- [TEXT PASSAGE]
※ ※ ※

Wednesday, September 10th, 2008
Thirty-two of the nation’s leading historians have sent letters to congressional leaders calling on them to stregthen the Presidential Records Act (PRA). The effort, led by the Center for American Progress Action Fund and joined by the American Historical Association, the Organization of American Historians, and the National Coalition for History, notes that while the PRA requires the administration to preserve presidential records, “it fails to provide an effective means
of enforcing compliance with that requirement.” (View the letters here and here.)
This effort has taken on increased urgency as the Bush administration prepares to leave office and may be ready to expunge the record on its tenure. Bush has already repeatedly manipulated and rewritten open government laws in order to cover up his wrongdoings:
– The White House is “missing as many as 225 days of e-mail dating back to 2003 and there is little if any likelihood a recovery effort will be completed by the time the Bush administration leaves office.”

※ ※ ※

- [TASK TO CARRY OUT] Translate this sentence from the text on the Presidential Records Act into Spanish: "This effort has taken on increased urgency as the Bush administration prepares to leave office and may be ready to expunge the record on its tenure."

- [INFORMATION PROVIDED]
※ ※ ※

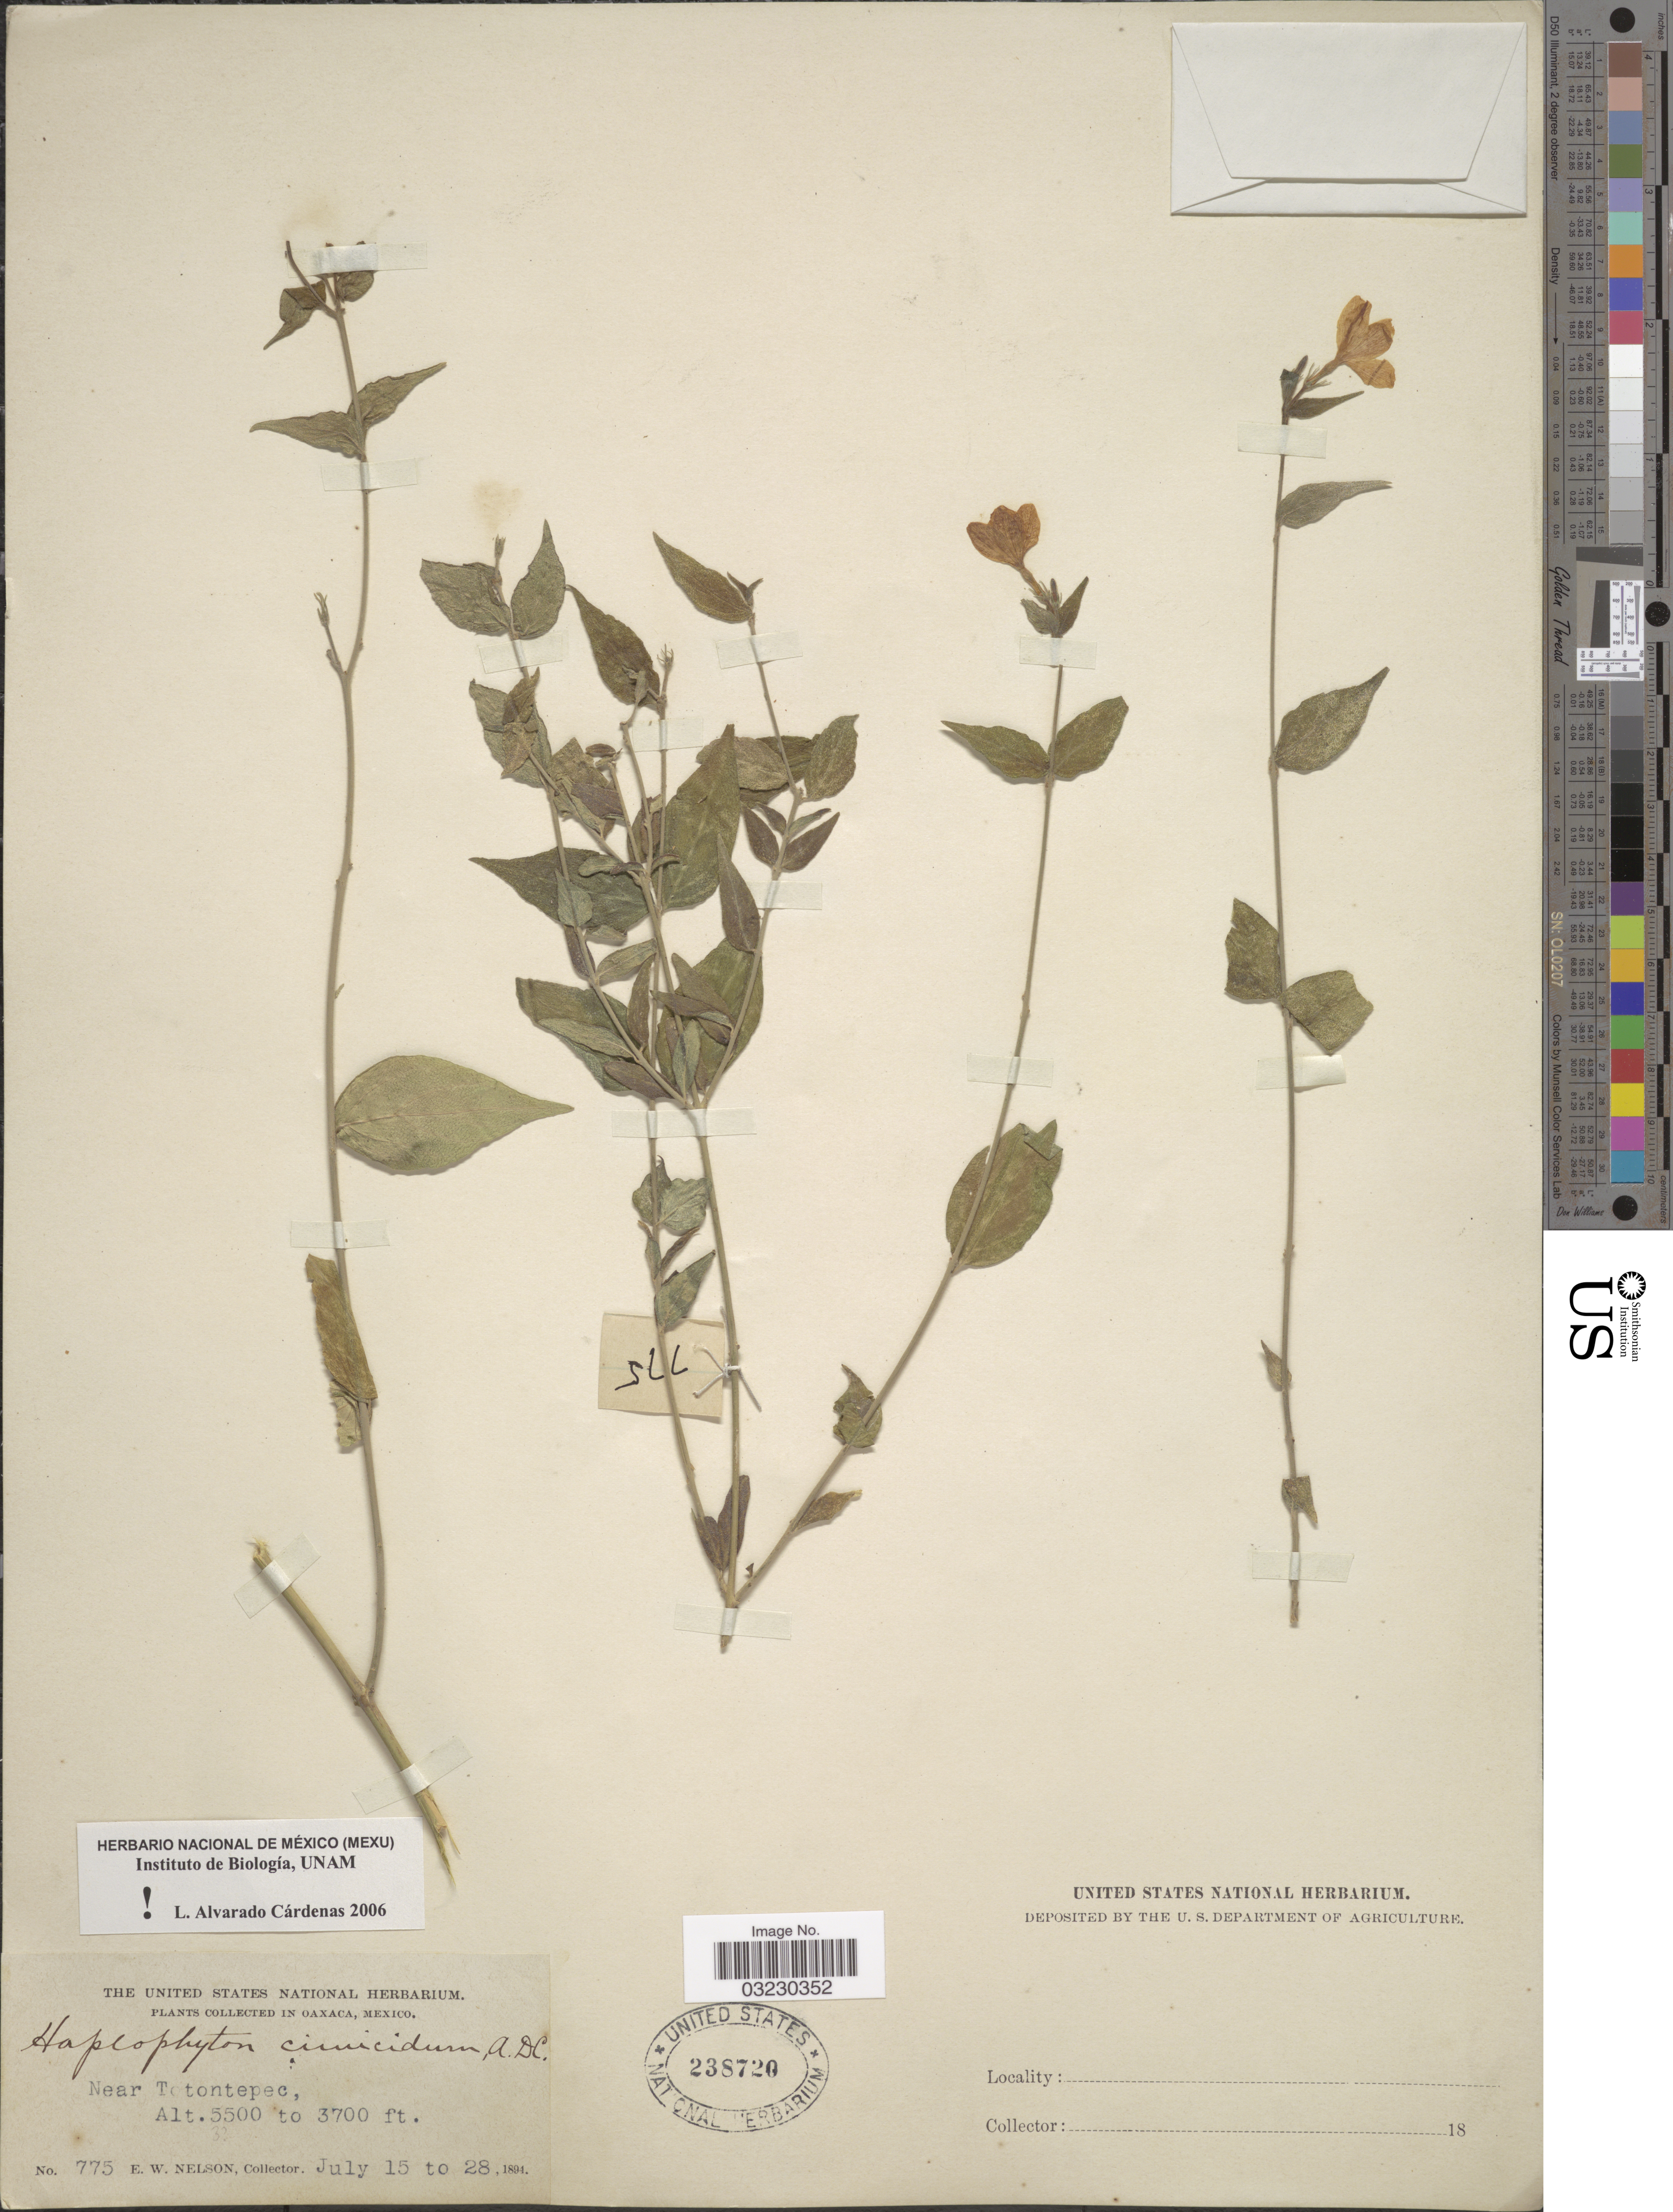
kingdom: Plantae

※ ※ ※

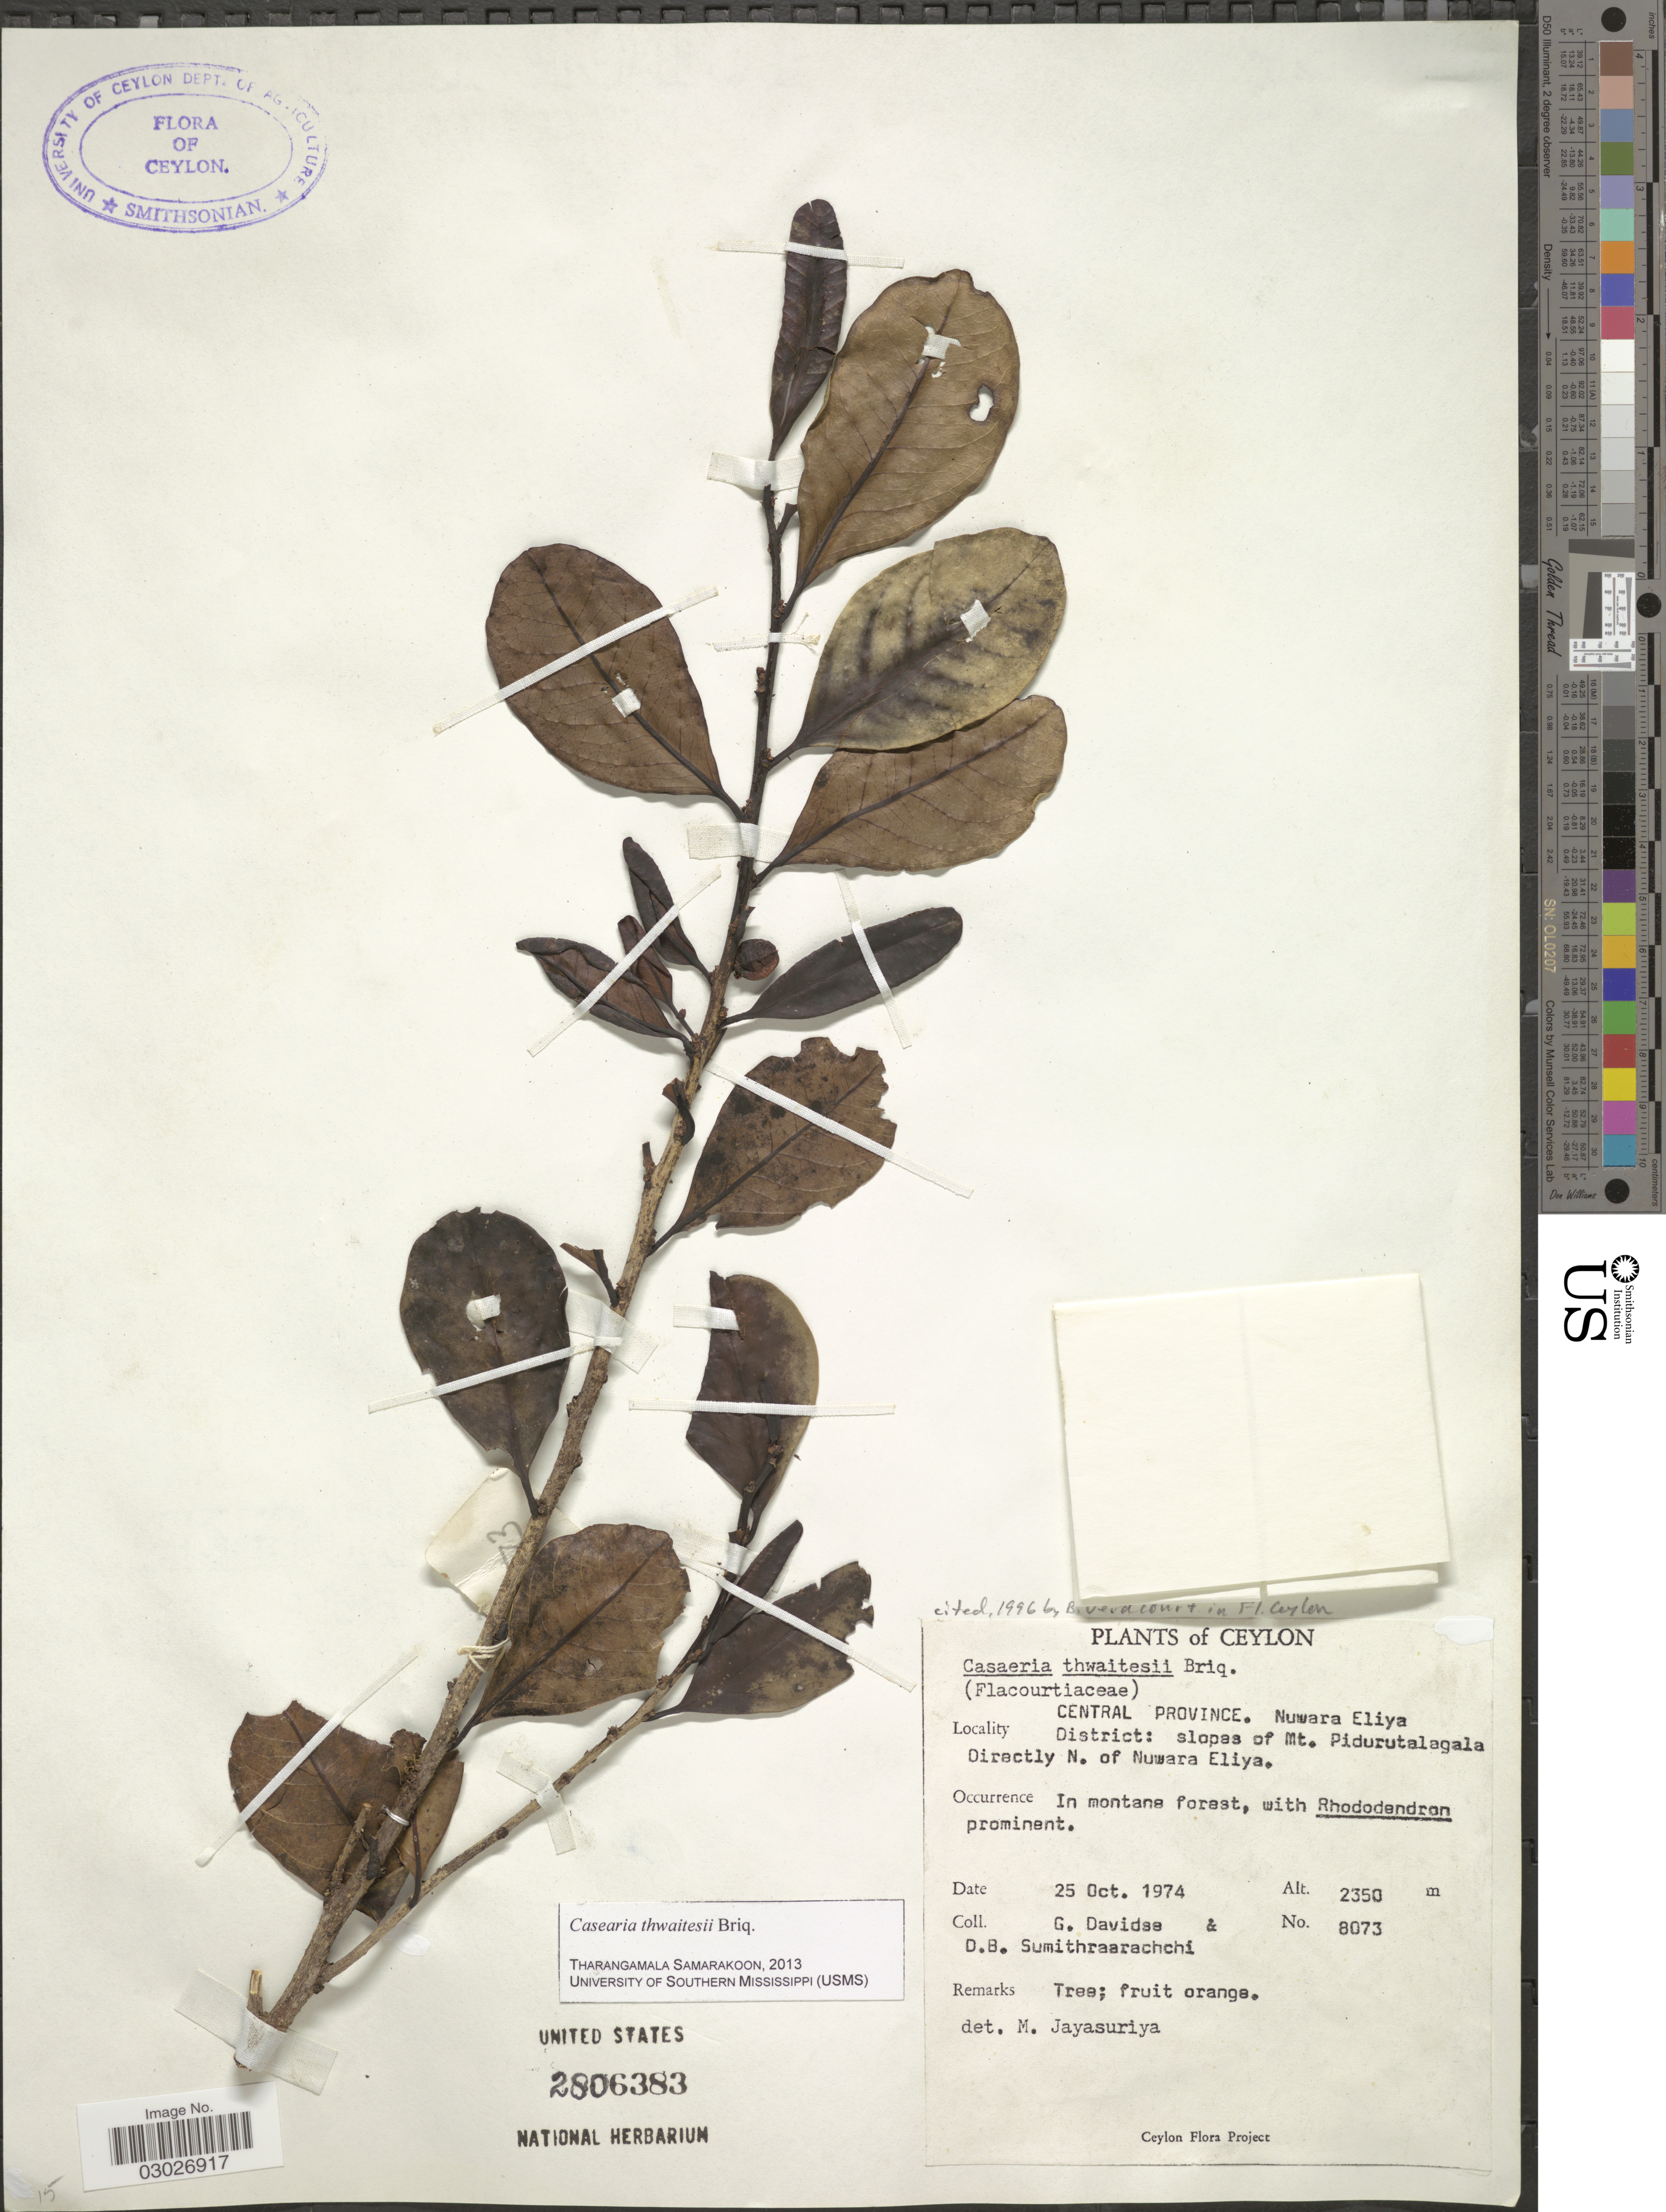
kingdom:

※ ※ ※

- [WRITTEN ANSWER] Este esfuerzo ha adquirido mayor urgencia a medida que la administración Bush se prepara para dejar el cargo y podría estar dispuesta a borrar el registro de su mandato.